● **EXCERPTED DATA**:
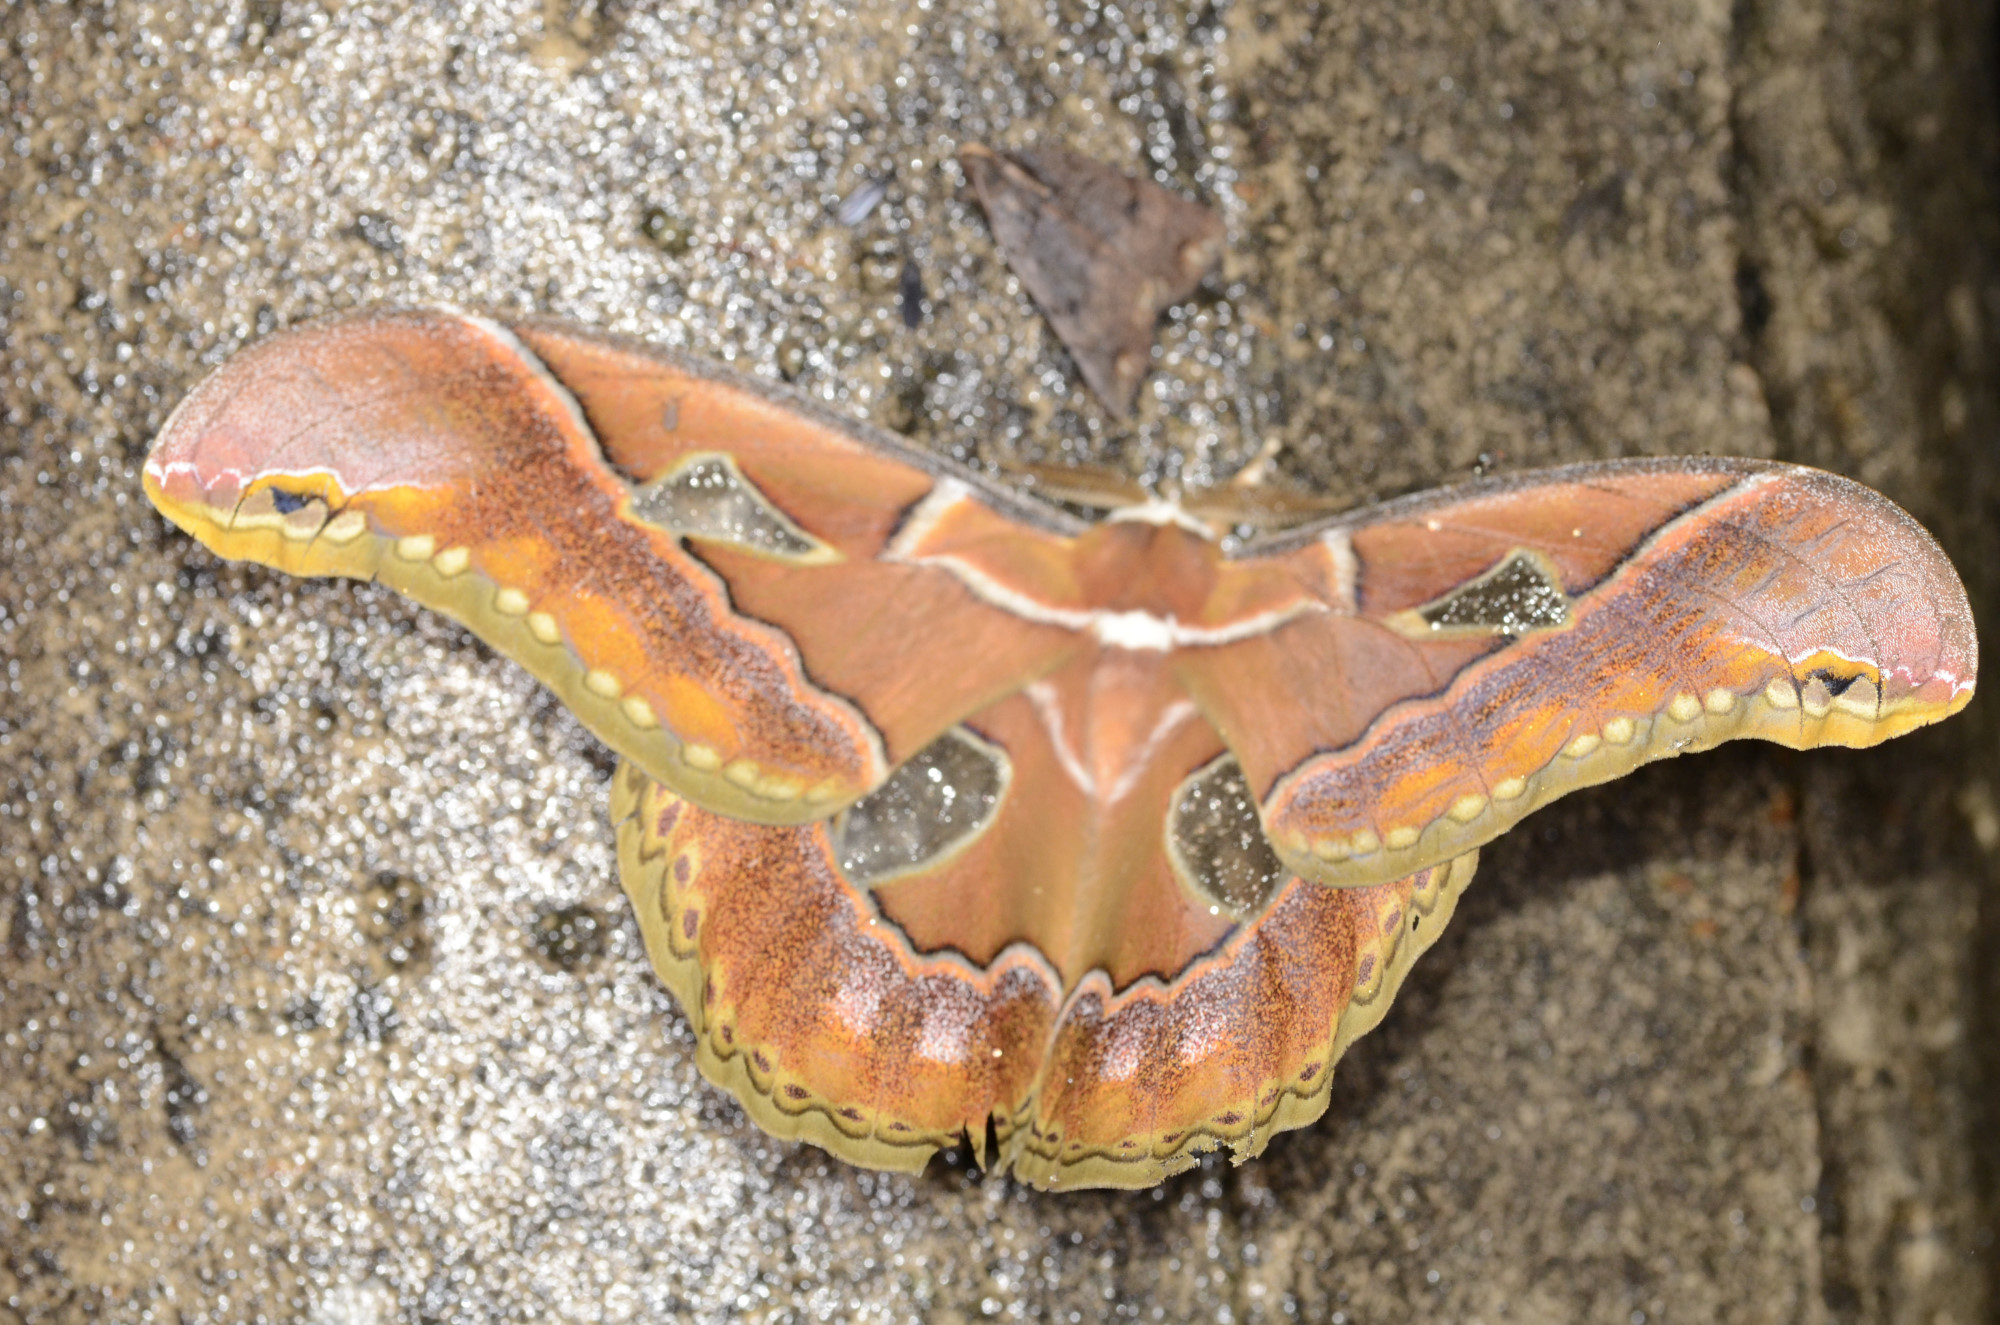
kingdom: Animalia
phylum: Arthropoda
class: Insecta
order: Lepidoptera
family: Saturniidae
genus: Rothschildia
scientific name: Rothschildia aricia
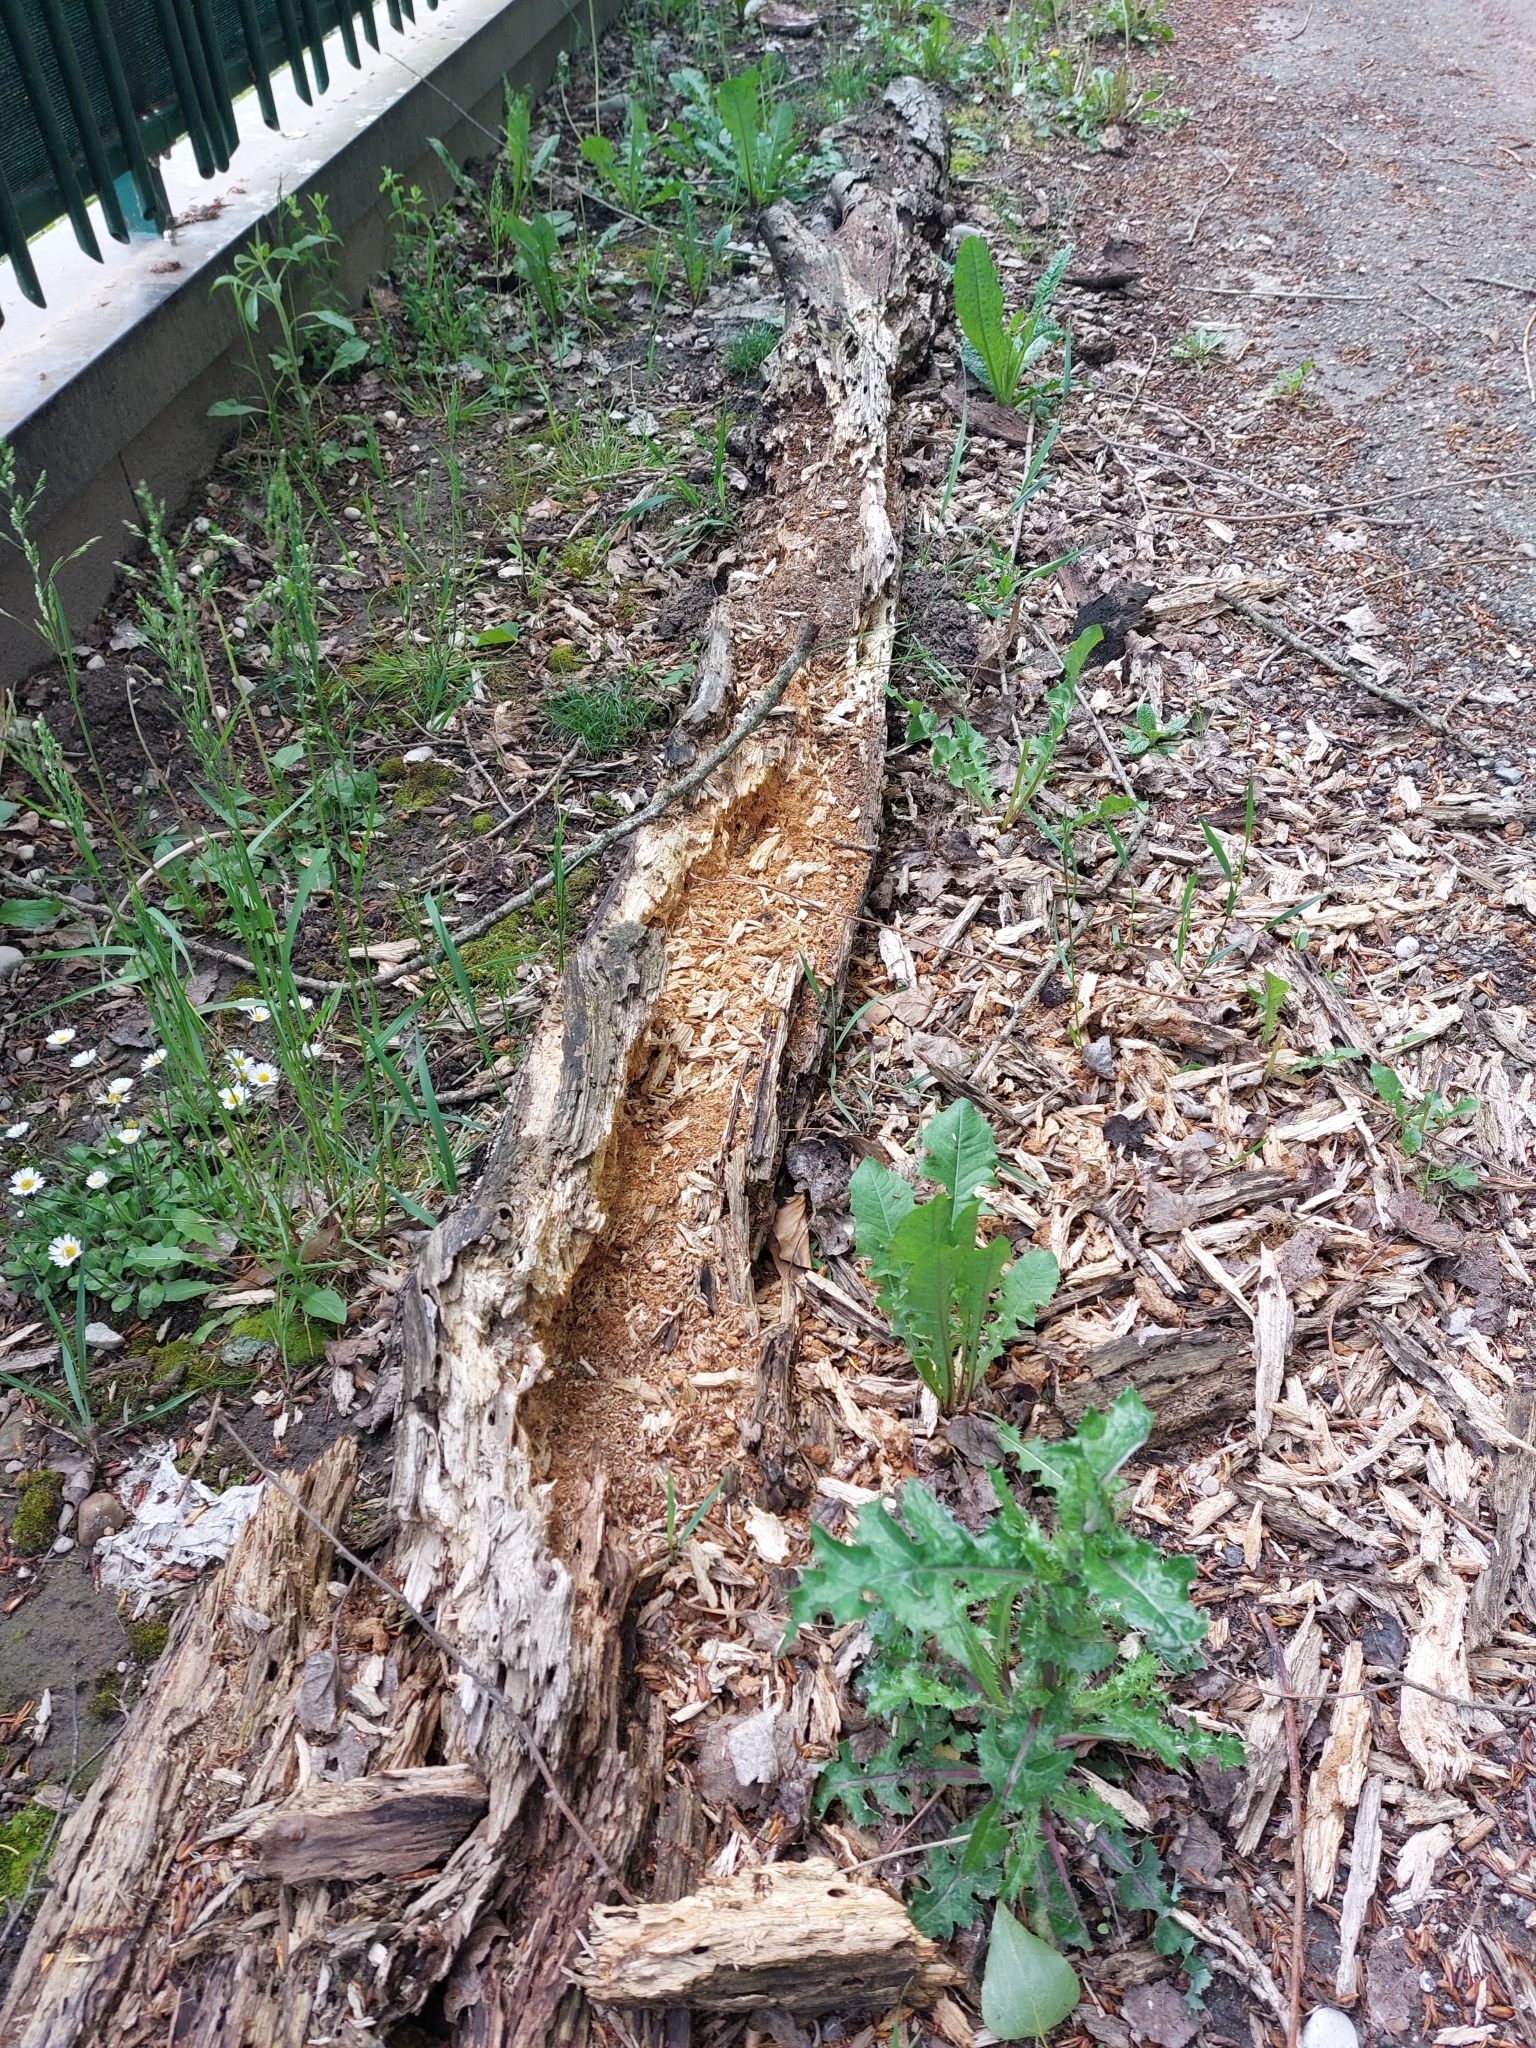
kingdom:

● **TASK DETAILS**: Please copy out every line of text in the items above word for word, leaving out the pictures.

● **CORRECT RESULT**:
kingdom: Animalia
phylum: Arthropoda
class: Insecta
order: Lepidoptera
family: Saturniidae
genus: Rothschildia
scientific name: Rothschildia aricia
kingdom:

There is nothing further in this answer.